Quelques références de Abib Mohamed Medoun Hondo

En 1973 “ Les Bicots- Nègres , vos voisins”, témoigne de la situation des travailleurs immigrés en France . Ils ont quitté leur pays pour fuir la misère, l’esclavage. Or la France aveugle, indifférente, leur offre une autre misère, plus insupportable. Au pays de la liberté, de l’égalité, de la fraternité, ils subissent brimades, discriminations. On leur offre des logements sordides…

En 1977 “Nous aurons toute la mort pour dormir” , appel à l’action, montre la lutte du Front Polisario, mouvement politique armé du Sahara occidental qui lutte contre l’occupant espagnol.

“West Indies” ou “Les Nègres marrons de la liberté dans les caraïbes” revient sur le colonialisme. Comédie musicale sur la traite des nègres qu’ Il  qualifie de “music-hall tragi-comique” .

“Lumière noire”, ce bel oxymore, retrace en 1994 la reconduite à la frontière d’un malien, dans un aéroport parisien.
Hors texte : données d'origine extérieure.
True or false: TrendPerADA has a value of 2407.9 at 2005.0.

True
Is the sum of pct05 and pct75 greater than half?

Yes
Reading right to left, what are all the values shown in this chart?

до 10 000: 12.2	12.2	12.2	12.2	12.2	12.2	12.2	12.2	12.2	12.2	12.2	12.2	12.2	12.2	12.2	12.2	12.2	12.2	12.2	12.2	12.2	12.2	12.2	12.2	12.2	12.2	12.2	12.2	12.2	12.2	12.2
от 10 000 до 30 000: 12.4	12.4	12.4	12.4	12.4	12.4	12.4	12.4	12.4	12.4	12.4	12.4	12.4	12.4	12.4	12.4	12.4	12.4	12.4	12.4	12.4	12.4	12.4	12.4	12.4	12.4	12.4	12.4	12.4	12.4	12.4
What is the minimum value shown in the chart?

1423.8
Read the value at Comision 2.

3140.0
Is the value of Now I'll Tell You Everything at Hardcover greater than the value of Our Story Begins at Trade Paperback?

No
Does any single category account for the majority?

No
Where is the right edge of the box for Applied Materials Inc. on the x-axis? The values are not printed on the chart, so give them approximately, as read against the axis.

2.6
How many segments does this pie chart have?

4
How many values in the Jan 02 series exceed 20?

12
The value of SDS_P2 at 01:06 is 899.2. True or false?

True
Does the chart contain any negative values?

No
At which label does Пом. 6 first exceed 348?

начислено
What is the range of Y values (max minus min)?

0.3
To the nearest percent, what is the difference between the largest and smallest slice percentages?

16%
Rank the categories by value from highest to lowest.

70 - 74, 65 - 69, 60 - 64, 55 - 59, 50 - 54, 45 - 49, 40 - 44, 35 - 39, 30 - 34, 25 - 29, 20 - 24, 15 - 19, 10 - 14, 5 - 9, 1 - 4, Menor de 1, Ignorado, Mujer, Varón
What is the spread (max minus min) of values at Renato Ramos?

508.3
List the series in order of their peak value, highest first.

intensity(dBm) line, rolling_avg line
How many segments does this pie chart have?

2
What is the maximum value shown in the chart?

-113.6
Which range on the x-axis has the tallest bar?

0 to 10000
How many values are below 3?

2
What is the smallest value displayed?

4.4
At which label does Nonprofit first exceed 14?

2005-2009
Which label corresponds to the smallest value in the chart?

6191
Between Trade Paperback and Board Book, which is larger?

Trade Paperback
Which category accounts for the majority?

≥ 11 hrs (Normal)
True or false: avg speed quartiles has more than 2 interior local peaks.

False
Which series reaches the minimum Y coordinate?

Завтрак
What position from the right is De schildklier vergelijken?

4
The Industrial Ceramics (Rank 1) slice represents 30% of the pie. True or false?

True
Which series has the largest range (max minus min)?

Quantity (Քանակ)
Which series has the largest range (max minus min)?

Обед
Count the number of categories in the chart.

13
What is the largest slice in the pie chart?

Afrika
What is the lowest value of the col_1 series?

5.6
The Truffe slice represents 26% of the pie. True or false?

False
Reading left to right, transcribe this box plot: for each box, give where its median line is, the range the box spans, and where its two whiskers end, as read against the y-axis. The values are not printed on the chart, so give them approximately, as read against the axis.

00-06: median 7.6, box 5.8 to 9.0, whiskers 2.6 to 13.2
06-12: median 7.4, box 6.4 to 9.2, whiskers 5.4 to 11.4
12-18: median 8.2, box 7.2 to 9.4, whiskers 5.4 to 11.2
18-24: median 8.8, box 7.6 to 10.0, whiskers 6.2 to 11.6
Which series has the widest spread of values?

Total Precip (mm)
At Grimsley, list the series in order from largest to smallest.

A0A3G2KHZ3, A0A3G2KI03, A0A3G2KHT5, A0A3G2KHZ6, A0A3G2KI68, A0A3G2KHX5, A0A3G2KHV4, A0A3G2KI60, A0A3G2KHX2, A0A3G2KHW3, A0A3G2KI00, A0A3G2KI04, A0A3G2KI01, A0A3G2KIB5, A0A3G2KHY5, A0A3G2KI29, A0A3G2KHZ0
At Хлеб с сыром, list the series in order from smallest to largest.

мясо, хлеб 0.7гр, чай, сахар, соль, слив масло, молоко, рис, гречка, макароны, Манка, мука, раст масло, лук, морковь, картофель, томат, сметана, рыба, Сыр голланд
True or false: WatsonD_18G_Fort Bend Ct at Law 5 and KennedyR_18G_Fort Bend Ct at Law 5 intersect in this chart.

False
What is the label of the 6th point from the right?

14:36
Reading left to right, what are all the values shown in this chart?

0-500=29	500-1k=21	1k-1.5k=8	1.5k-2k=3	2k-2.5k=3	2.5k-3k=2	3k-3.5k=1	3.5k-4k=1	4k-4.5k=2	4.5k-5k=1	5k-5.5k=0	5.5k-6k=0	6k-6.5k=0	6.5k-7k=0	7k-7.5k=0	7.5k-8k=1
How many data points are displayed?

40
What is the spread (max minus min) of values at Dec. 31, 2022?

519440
Dans “Watani, un monde sans mal”, il  défend l’existence des sans-papiers et dénonce l’absurdité de la condition de l’homme noir, des exploités

“Fatima, l’algérienne de Dakar”, ce sont deux mondes qui se découvrent : l’Algérie et le Sénégal. Deux grands courants culturels sont mis en lumière dans un drame où une femme violée ,ira cependant au bout de son destin. C’est le dernier film tourné en 2004

Les récompenses obtenues

Des récompenses lui ont été attribuées : le prix Fespaco en 1966 au Burkina Faso et cette même année celui du meilleur film au festival de Londres grâce à  “Sarraounia”, virulente critique de la conquête de l’Afrique par la France . On y voit une reine mythique,Sarraounia, et sa communauté livrer bataille à des troupes coloniales ayant perdu le sens commun.

Les titres de ses films, vous l’aurez remarqué, retiennent l’attention. Med Hondo n’hésite pas à produire avec son propre argent : il doit réveiller les peuples africains, mais aussi déranger les néo-colonialistes. Cette grande figure du cinéma était en France une voix populaire certes mais aussi un scénariste, une énergie toujours en éveil, un rebelle, un homme profondément engagé qui a durant sa vie voulu éveiller les consciences, crier son amour de la liberté. Sa longue carrière fut éclectique. Aujourd’hui, dans son pays d’accueil, sa voix s’est tue, mais il restera parmi les plus grands cinéastes, lui qui sut œuvrer inlassablement pour le Panafricanisme, lui dont l’ambition était d’être le souffle, la parole  des révoltés, le chantre de la liberté.